Not all delinquent noncustodial parents are behind on child support because of willful negligence. Parents who fall behind on child support due to job loss or unforeseen circumstances aren’t necessarily “deadbeats.” Though the term “deadbeat” is used in the actual legislation of some states, it is often misunderstood. “Deadbeat” is generally reserved for those who have the means to pay but do not. Parents who are unable to pay may be eligible for child support modification.
According to the United States Census Bureau, in 2009 42% of custodial mothers received all child support that they were owed while 70.5% received some, and 34.1% of custodial fathers received all child support that they were owed while 72.9% received some. According to one California study, 76% of the $14.4 billion in child support arrears in California has been attributed to obligors who cannot pay, and of those deadbeat parents, there was a median annual income of $6,349, arrearages of $9,447, and ongoing support of $300 per month.
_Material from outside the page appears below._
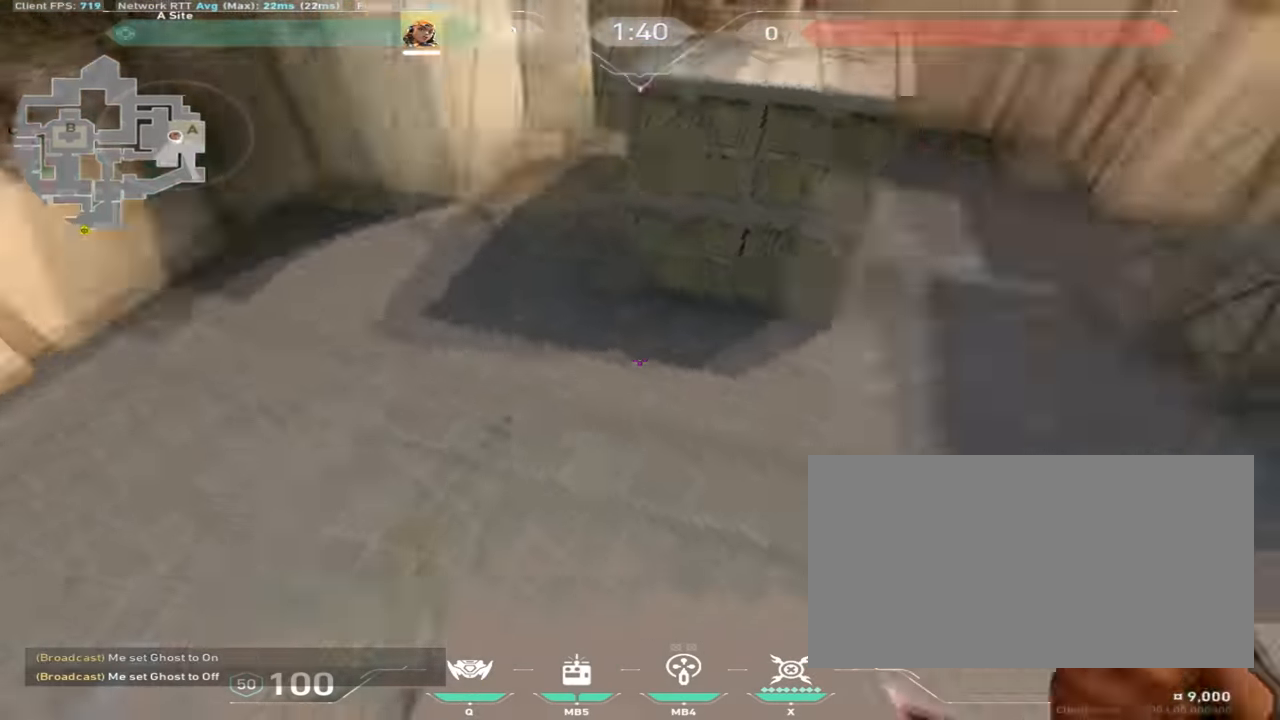
{"keys": ["d", "w"], "mouse": [], "events": [[317, "d", "up"], [451, "d", "down"]]}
Additionally, more than 70 percent of those support orders were set by default – meaning that the person who supposedly owes support was not personally served with a notice to appear before the court or administrative agency.
Several measures can be taken when a parent falls behind in court ordered support payments, including garnishing his or her pay, blocking the issuance of a passport, intercepting unemployment compensation, offsetting federal and/or state income tax refunds, and, in extreme cases, sending the deadbeat to jail.
Sometimes the delinquent parent simply does not have the money to pay the child support payments. In some cases, payments must be modified to reflect the individual’s most current earnings. In other cases, the payor owes so much that the money will simply never be paid in full.
Custodial parents who are owed back child support payments should contact the appropriate Child Support Enforcement Office (CSEO) to report the failure of the other parent to pay. The CSEO needs detailed explanations about missed payments, and information about the whereabouts of the other parent.
The custodial parent cannot withhold visitation as punishment for the failure of the visiting parent to pay child support. Child support is completely separate from visitation. In the eyes of the law, the delinquent parent still has the right to visit with the child. Therefore, any parent who has not received child support payments should try legal methods instead of withholding visitations. Refusing to allow a child to visit with a co-parent because of unpaid child support could jeopardize a party’s standing with the courts.
Falling behind from time to time does not necessarily mean a parent is a deadbeat, nor do parents who are delinquent not care about their children. Some parents fall on hard times or suffer a physical disability. Delinquent parents may care deeply about their children and continue to be a part of their lives. Many parents who owe years and years of back child support payments are themselves destitute. They may not have a job or even a place to live. Many of these individuals rely on family members for assistance and need to get their lives back on track before they can even consider making regular child support payments. However, depending on where they live, the state may continue to charge interest on the unpaid payments, making it even more difficult for them to bring their payments up to date.